Sunday, August 20, 2017

Boston does it right. Sheer number of counter-protesters overwhelms rally

Boston's response to the planned "Free Speech" rally benefited from Charlottesville's experience.   As Shakespeare has Hamlet say:  "The readiness is all."

Boston had a week to prepare, following the debacle in Virginia -- and they did.   Police had fenced off two separate areas of the Boston Common and had deployed as many as 500 police officers to keep the rally-goers and the counter-protesters separated.    Good will, as well as Bostonians' city pride, made for determined get-out-the-crowd efforts.

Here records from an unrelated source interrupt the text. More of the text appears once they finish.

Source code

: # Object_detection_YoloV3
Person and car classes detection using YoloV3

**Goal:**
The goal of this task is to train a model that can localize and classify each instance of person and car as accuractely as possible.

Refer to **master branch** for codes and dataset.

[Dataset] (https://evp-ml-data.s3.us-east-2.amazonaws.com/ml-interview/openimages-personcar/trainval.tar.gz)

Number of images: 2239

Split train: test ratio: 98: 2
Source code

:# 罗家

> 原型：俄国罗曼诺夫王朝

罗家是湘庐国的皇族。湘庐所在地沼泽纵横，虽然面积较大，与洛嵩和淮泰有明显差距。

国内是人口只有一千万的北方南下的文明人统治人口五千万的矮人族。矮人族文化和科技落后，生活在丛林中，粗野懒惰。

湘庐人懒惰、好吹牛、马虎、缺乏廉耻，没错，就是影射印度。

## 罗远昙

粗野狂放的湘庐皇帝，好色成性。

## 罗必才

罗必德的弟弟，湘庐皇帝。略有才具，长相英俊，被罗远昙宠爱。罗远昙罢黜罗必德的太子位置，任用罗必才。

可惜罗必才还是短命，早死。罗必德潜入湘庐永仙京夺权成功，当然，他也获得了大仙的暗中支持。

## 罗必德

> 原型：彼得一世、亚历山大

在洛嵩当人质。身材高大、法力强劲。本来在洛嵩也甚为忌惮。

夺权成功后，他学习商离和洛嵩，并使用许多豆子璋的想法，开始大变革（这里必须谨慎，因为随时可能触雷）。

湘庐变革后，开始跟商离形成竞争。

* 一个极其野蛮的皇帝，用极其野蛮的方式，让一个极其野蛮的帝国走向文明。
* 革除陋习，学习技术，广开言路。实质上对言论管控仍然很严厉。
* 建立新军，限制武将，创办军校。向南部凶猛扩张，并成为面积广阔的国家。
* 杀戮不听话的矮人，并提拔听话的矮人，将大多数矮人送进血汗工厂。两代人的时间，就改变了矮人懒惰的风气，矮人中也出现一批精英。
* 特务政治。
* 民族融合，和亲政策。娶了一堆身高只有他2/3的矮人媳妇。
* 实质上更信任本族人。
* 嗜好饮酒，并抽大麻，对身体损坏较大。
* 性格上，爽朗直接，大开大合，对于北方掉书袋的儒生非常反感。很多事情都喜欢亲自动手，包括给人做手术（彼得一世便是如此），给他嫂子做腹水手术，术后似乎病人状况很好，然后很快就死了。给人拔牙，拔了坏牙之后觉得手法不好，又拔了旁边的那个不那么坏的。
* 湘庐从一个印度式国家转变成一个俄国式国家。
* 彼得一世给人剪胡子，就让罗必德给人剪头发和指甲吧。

The group planning the rally insisted that they were not affiliated with the white supremacist, racist, or neoNazi groups that sponsored the Charlottesville rally.  However, the advance list of planned rally speakers left no doubt which side their "Free Speech" movement sympathized with -- the ones who claimed that marching with Nazi regalia and racist signs and carrying bats and shields was simply their free speech expression;  and that, if only the counter-protesters hadn't showed up, there would have been no violence.   Nice try.

In the end, the sheer numbers of good Boston people overwhelmed the paltry crowd on the other side -- 15,000 peaceful protesters were marching through the streets toward the park by noon, with thousands more arriving in the next hour.  The whole event just fizzled.

USA Today reported that "only a handful" of rally-goers, wearing red "Make America Great Again" hats were trying to make their way to their area of the park, which was made difficult just by the huge numbers of people on the streets leading to the park.    Other sources estimated that maybe two dozen rally-goers actually showed up in their designated area.

By 1:30, roughly 90 minutes after the "Free Speech" rally was supposed to begin, the Boston Police Department tweeted out a formal notice that the rally was "officially over," and the demonstrators had left the Commons.

It's not clear how much the paltry number who made it to the rally area was due to people staying away or due to simply being unable to get through the massive crowds surrounding the Commons.   There were a few reports of counter-protesters surrounding a lone rally-goer to prevent him from getting through.

There were a few skirmishes and some bad behavior.    But none of the violent fist-fighting and beatings seen at Charlottesville.

What a difference a week makes!    As discouraged and pained as last weekend left us feeling, there is sheer joy this weekend in feeling that goodness has triumphed over evil.    Oh, how we've been needing that in this fraught Trump world.